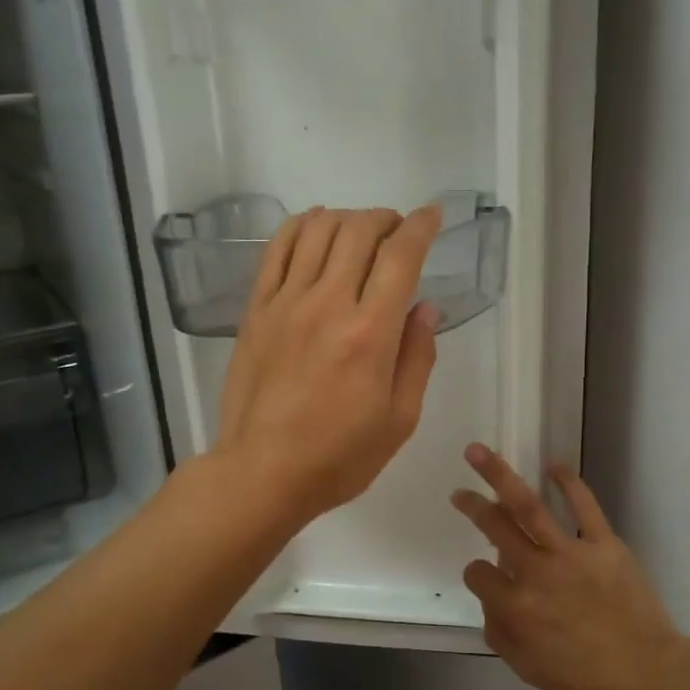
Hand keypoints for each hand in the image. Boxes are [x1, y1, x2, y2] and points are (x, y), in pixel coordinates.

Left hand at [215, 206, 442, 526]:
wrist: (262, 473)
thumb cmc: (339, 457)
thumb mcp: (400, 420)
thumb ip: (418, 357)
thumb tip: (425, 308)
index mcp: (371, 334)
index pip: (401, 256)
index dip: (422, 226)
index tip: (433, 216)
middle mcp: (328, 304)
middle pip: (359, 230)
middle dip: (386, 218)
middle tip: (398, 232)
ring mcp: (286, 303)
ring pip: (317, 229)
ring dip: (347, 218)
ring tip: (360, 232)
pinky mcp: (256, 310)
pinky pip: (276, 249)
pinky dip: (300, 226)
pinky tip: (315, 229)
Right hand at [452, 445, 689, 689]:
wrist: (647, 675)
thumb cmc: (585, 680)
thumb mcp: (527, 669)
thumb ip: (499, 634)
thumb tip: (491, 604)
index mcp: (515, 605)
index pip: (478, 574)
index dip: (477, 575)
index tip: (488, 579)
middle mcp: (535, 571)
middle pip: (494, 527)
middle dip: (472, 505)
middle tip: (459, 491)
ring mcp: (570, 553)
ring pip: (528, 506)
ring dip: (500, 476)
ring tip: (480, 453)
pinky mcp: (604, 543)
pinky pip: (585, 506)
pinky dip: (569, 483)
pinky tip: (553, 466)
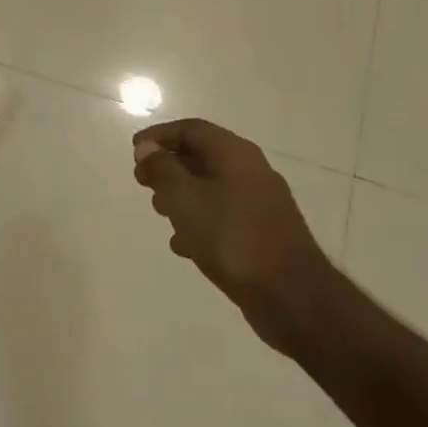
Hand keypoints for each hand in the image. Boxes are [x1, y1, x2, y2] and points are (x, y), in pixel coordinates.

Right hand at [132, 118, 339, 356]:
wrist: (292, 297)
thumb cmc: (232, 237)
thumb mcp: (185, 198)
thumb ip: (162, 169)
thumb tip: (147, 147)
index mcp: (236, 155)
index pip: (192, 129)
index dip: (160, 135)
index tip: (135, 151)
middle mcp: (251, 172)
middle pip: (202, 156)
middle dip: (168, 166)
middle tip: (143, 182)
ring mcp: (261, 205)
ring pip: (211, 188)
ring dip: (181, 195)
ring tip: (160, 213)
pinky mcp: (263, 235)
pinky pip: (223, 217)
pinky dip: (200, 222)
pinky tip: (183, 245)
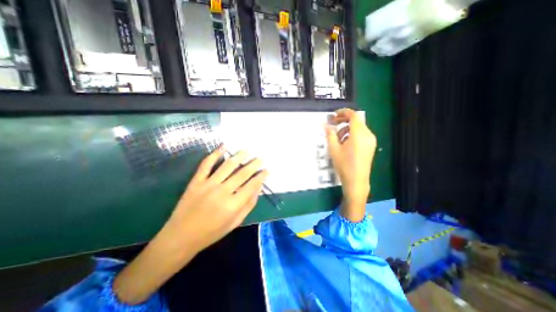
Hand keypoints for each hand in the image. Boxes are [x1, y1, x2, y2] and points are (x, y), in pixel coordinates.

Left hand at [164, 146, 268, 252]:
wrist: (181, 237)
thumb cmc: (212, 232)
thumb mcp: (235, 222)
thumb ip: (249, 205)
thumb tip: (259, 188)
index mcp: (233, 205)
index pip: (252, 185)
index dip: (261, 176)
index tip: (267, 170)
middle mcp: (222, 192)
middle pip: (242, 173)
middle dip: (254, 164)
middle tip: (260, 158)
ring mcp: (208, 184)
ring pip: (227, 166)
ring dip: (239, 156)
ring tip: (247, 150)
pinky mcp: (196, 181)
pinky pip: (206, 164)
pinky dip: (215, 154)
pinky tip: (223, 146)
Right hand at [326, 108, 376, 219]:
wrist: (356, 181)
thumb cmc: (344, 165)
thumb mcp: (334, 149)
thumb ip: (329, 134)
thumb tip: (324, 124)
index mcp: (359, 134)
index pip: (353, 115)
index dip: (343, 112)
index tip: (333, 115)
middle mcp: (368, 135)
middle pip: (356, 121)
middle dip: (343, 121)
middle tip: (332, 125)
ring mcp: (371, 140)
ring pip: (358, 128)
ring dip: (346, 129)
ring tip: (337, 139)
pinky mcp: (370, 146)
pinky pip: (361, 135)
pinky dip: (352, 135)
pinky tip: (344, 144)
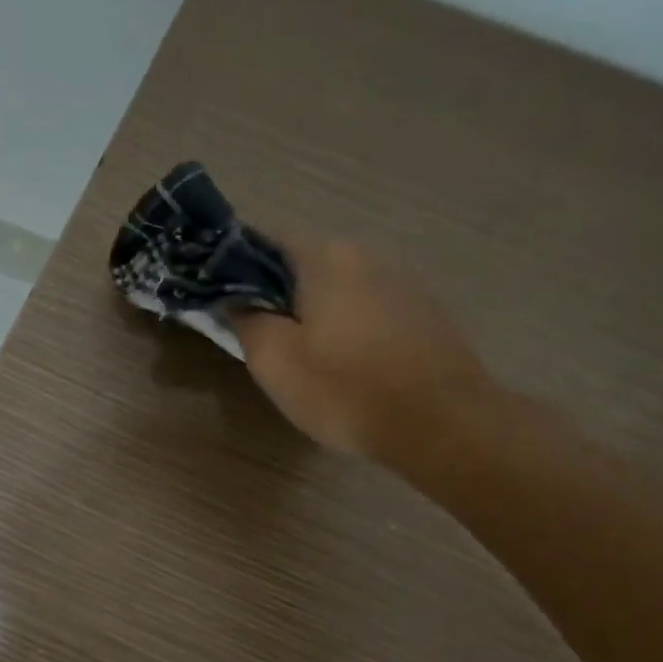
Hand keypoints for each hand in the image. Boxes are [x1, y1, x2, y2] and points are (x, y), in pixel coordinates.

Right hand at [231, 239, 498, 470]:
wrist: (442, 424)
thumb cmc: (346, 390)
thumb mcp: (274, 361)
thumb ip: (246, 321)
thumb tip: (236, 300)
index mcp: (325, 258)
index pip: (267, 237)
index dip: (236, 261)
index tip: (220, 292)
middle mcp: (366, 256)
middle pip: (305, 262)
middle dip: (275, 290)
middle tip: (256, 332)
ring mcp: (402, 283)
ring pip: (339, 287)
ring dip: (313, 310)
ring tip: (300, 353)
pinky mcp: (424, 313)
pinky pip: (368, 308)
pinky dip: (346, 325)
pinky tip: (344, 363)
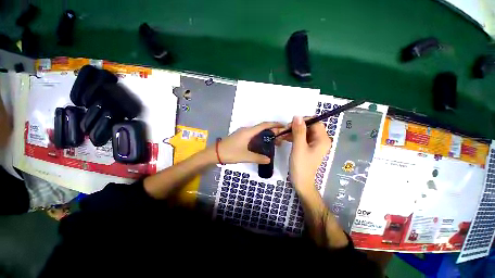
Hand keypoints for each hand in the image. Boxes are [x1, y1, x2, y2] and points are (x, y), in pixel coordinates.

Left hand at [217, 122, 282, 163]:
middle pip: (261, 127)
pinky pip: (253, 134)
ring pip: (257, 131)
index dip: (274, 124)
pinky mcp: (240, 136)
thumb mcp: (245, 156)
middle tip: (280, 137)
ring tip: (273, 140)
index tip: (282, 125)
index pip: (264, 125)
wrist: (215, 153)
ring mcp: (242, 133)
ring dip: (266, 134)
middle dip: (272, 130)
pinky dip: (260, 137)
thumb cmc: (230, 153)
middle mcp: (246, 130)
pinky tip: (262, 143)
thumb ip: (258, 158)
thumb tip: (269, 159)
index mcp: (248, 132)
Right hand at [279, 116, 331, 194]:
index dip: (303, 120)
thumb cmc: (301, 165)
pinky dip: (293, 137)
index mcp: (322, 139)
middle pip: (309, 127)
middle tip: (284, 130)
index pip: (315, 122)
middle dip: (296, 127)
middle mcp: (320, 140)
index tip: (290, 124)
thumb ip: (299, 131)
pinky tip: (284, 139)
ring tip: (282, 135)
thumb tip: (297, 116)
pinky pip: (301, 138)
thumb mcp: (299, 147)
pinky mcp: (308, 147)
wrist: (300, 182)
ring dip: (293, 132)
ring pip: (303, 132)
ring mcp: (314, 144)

WORK TO BE COMPLETED: Copy out all of the material exactly as written, without its pictures.

TASK SOLUTION:
Hand keypoints for each hand in the image. Boxes are [x1, y1, x2, y2] and points are (x, y), in pixel coordinates.

Left hand at [215, 206, 442, 526]:
wrist: (262, 473)
thumb cmc: (339, 457)
thumb mcp: (400, 420)
thumb ip: (418, 357)
thumb tip: (425, 308)
index mcp: (371, 334)
index pip: (401, 256)
index dip: (422, 226)
index tip: (433, 216)
middle mcp: (328, 304)
middle pip: (359, 230)
middle dip: (386, 218)
middle tip: (398, 232)
ring mcp: (286, 303)
ring pip: (317, 229)
ring dip: (347, 218)
ring tip: (360, 232)
pinky mcp: (256, 310)
pinky pip: (276, 249)
pinky dip: (300, 226)
pinky tip: (315, 229)
Right hand at [452, 445, 689, 689]:
wrist: (647, 675)
thumb cmc: (585, 680)
thumb mcp: (527, 669)
thumb ip: (499, 634)
thumb tip: (491, 604)
index mcp: (515, 605)
index pip: (478, 574)
index dip: (477, 575)
index tip: (488, 579)
middle mcp: (535, 571)
middle pip: (494, 527)
middle dip: (472, 505)
middle tip: (459, 491)
ring mcp: (570, 553)
ring pip: (528, 506)
ring dip: (500, 476)
ring tip: (480, 453)
pinky mcp: (604, 543)
pinky pip: (585, 506)
pinky dip: (569, 483)
pinky tip: (553, 466)
Hand keypoints for each hand in the image. Boxes are [x1, y1, x2, y2] and points are (x, y), in pixel coordinates.

Right hand at [132, 118, 339, 356]:
wrist: (292, 297)
thumb cmc: (232, 237)
thumb mcp: (185, 198)
thumb ip: (162, 169)
thumb tip: (147, 147)
index mcp: (236, 155)
index pip: (192, 129)
index dip: (160, 135)
index tip: (135, 151)
middle mcp: (251, 172)
middle pip: (202, 156)
middle dip: (168, 166)
middle tip: (143, 182)
ring mcp: (261, 205)
ring pip: (211, 188)
ring dip: (181, 195)
ring tip: (160, 213)
pinky mcp: (263, 235)
pinky pip: (223, 217)
pinky dip: (200, 222)
pinky tip: (183, 245)
Hand keypoints for each hand in the image. Boxes are [x1, y1, x2, y2] and points are (x, y), in pixel coordinates.

Left hand at [164, 146, 268, 252]:
wrist: (181, 237)
thumb cmc: (212, 232)
thumb mcp: (235, 222)
thumb ip: (249, 205)
thumb tip: (259, 188)
index mcp: (233, 205)
index pip: (252, 185)
index dip: (261, 176)
index tip: (267, 170)
middle mcp: (222, 192)
middle pip: (242, 173)
middle dip: (254, 164)
middle tip: (260, 158)
ring mcp: (208, 184)
ring pip: (227, 166)
ring dip: (239, 156)
ring tip: (247, 150)
pinky mcp: (196, 181)
pinky pip: (206, 164)
pinky dip: (215, 154)
pinky tip: (223, 146)
Right hand at [326, 108, 376, 219]:
wrist: (356, 181)
thumb cmc: (344, 165)
thumb mcp: (334, 149)
thumb ip: (329, 134)
thumb tip: (324, 124)
index mcp: (359, 134)
index pip: (353, 115)
index dip: (343, 112)
index tip: (333, 115)
middle mcp: (368, 135)
middle pip: (356, 121)
middle dip: (343, 121)
middle tip: (332, 125)
ring mcp: (371, 140)
ring pip: (358, 128)
ring dip: (346, 129)
ring tip: (337, 139)
pinky mcp: (370, 146)
pinky pip: (361, 135)
pinky dip: (352, 135)
pinky tip: (344, 144)
Hand keypoints for each hand in the image. Boxes are [x1, y1, x2, y2] and points are (x, y), in pixel coordinates.

Right hand at [231, 239, 498, 470]:
wrist: (442, 424)
thumb cmc: (346, 390)
thumb mcp: (274, 361)
thumb ip: (246, 321)
thumb tip: (236, 300)
index mcp: (325, 258)
index pip: (267, 237)
index dip: (236, 261)
index tip: (220, 292)
middle mcp: (366, 256)
middle pip: (305, 262)
middle dip: (275, 290)
middle tip: (256, 332)
ring mcp: (402, 283)
ring pip: (339, 287)
ring dip: (313, 310)
ring tip: (300, 353)
pinky mcp: (424, 313)
pinky pip: (368, 308)
pinky dip: (346, 325)
pinky tip: (344, 363)
Hand keypoints for each hand in the image. Boxes are [x1, y1, x2, y2] and points are (x, y), in pixel coordinates.

Left hand at [217, 122, 282, 163]:
middle pip: (261, 127)
pinky pip: (253, 134)
ring pip: (257, 131)
index dip: (274, 124)
pinky mcp: (240, 136)
thumb mcp: (245, 156)
middle tip: (280, 137)
ring tip: (273, 140)
index tip: (282, 125)
index pip: (264, 125)
wrist: (215, 153)
ring mcp: (242, 133)
ring dip: (266, 134)
middle dip: (272, 130)
pinky dip: (260, 137)
thumb cmc: (230, 153)
middle mcp: (246, 130)
pinky tip: (262, 143)
thumb ip: (258, 158)
thumb tip: (269, 159)
index mcp: (248, 132)
Right hand at [279, 116, 331, 194]:
index dip: (303, 120)
thumb cmc: (301, 165)
pinky dip: (293, 137)
index mcp: (322, 139)
middle pip: (309, 127)
middle tip: (284, 130)
index pip: (315, 122)
middle dip: (296, 127)
middle mcp: (320, 140)
index tip: (290, 124)
thumb ip: (299, 131)
pinky tip: (284, 139)
ring tip: (282, 135)
thumb tip: (297, 116)
pinky pip: (301, 138)
thumb mcp: (299, 147)
pinky mcp: (308, 147)
wrist: (300, 182)
ring dip: (293, 132)
ring pip: (303, 132)
ring mcp: (314, 144)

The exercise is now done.